**Supplied records:**
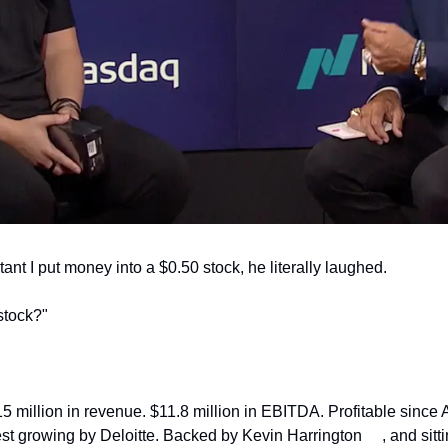
nt I put money into a $0.50 stock, he literally laughed.
stock?"
5 million in revenue. $11.8 million in EBITDA. Profitable since A
st growing by Deloitte. Backed by Kevin Harrington
, and sitt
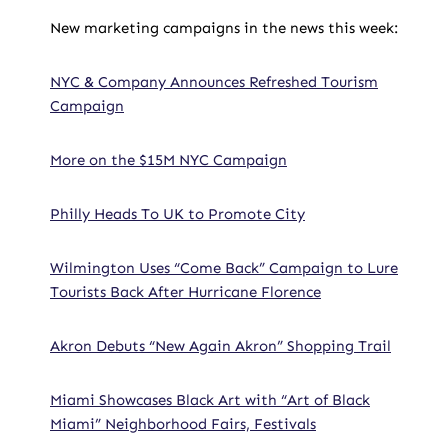
New marketing campaigns in the news this week:
NYC & Company Announces Refreshed Tourism
Campaign
More on the $15M NYC Campaign
Philly Heads To UK to Promote City
Wilmington Uses “Come Back” Campaign to Lure
Tourists Back After Hurricane Florence
Akron Debuts “New Again Akron” Shopping Trail
Miami Showcases Black Art with “Art of Black
Miami” Neighborhood Fairs, Festivals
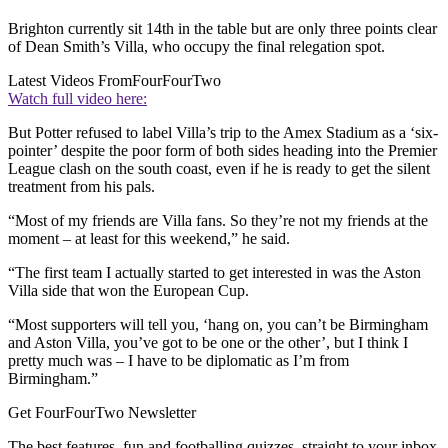
Brighton currently sit 14th in the table but are only three points clear
of Dean Smith’s Villa, who occupy the final relegation spot.
Latest Videos From
FourFourTwo
Watch full video here:
But Potter refused to label Villa’s trip to the Amex Stadium as a ‘six-
pointer’ despite the poor form of both sides heading into the Premier
League clash on the south coast, even if he is ready to get the silent
treatment from his pals.
“Most of my friends are Villa fans. So they’re not my friends at the
moment – at least for this weekend,” he said.
“The first team I actually started to get interested in was the Aston
Villa side that won the European Cup.
“Most supporters will tell you, ‘hang on, you can’t be Birmingham
and Aston Villa, you’ve got to be one or the other’, but I think I
pretty much was – I have to be diplomatic as I’m from
Birmingham.”
Get FourFourTwo Newsletter
The best features, fun and footballing quizzes, straight to your inbox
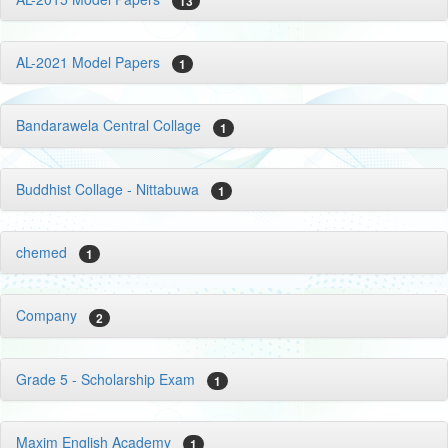
13
AL-2021 Model Papers
1
Bandarawela Central Collage
1
Buddhist Collage - Nittabuwa
1
chemed
1
Company
2
Grade 5 - Scholarship Exam
1
Maxim English Academy
1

**Work item:** Convert every line of text in the records above into a Markdown table with two columns, "Row" for a running line number and "Text" for the line itself. Omit the pictures and any blank lines.

**Finished exercise:**
| Row | Text |
|---|---|
| 1 | nt I put money into a $0.50 stock, he literally laughed. |
| 2 | stock?" |
| 3 | 5 million in revenue. $11.8 million in EBITDA. Profitable since A |
| 4 | st growing by Deloitte. Backed by Kevin Harrington |
| 5 | , and sitt |
| 6 | New marketing campaigns in the news this week: |
| 7 | NYC & Company Announces Refreshed Tourism |
| 8 | Campaign |
| 9 | More on the $15M NYC Campaign |
| 10 | Philly Heads To UK to Promote City |
| 11 | Wilmington Uses “Come Back” Campaign to Lure |
| 12 | Tourists Back After Hurricane Florence |
| 13 | Akron Debuts “New Again Akron” Shopping Trail |
| 14 | Miami Showcases Black Art with “Art of Black |
| 15 | Miami” Neighborhood Fairs, Festivals |
| 16 | Brighton currently sit 14th in the table but are only three points clear |
| 17 | of Dean Smith’s Villa, who occupy the final relegation spot. |
| 18 | Latest Videos From |
| 19 | FourFourTwo |
| 20 | Watch full video here: |
| 21 | But Potter refused to label Villa’s trip to the Amex Stadium as a ‘six- |
| 22 | pointer’ despite the poor form of both sides heading into the Premier |
| 23 | League clash on the south coast, even if he is ready to get the silent |
| 24 | treatment from his pals. |
| 25 | “Most of my friends are Villa fans. So they’re not my friends at the |
| 26 | moment – at least for this weekend,” he said. |
| 27 | “The first team I actually started to get interested in was the Aston |
| 28 | Villa side that won the European Cup. |
| 29 | “Most supporters will tell you, ‘hang on, you can’t be Birmingham |
| 30 | and Aston Villa, you’ve got to be one or the other’, but I think I |
| 31 | pretty much was – I have to be diplomatic as I’m from |
| 32 | Birmingham.” |
| 33 | Get FourFourTwo Newsletter |
| 34 | The best features, fun and footballing quizzes, straight to your inbox |
| 35 | 13 |
| 36 | AL-2021 Model Papers |
| 37 | 1 |
| 38 | Bandarawela Central Collage |
| 39 | 1 |
| 40 | Buddhist Collage - Nittabuwa |
| 41 | 1 |
| 42 | chemed |
| 43 | 1 |
| 44 | Company |
| 45 | 2 |
| 46 | Grade 5 - Scholarship Exam |
| 47 | 1 |
| 48 | Maxim English Academy |
| 49 | 1 |